-- DATA IN THIS EXERCISE --
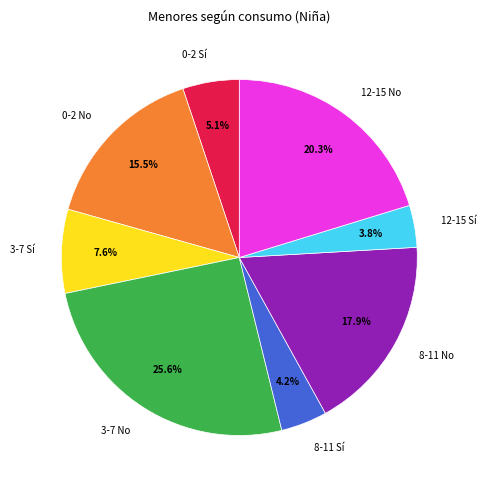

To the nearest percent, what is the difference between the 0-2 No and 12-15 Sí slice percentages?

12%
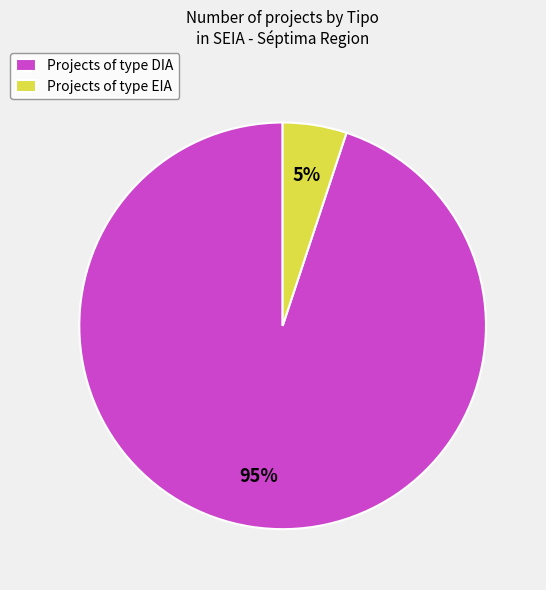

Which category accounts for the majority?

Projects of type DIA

* * *

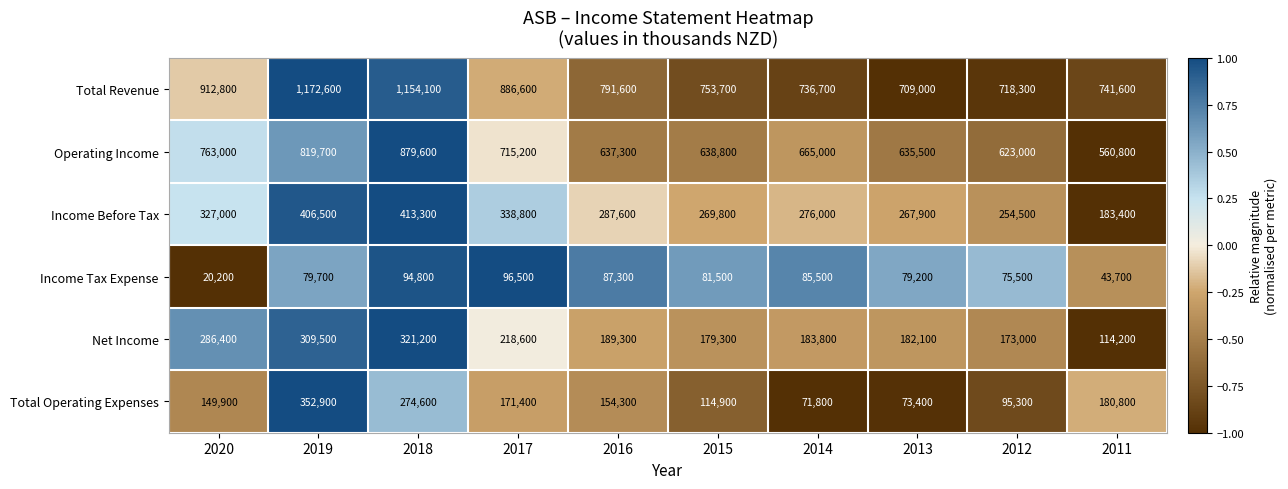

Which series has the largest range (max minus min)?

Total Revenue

--

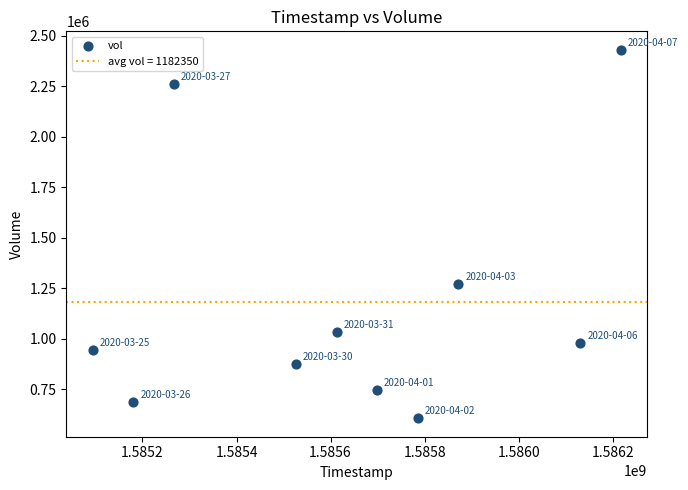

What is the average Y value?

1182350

-- BRIEF --
Could you copy out the entries word for word from the line containing "To the nearest" through the line containing "Which category accounts for the majority?", including both of those lines and omitting the pictures?

-- RESPONSE TO THE TASK --
To the nearest percent, what is the difference between the 0-2 No and 12-15 Sí slice percentages?

12%

Which category accounts for the majority?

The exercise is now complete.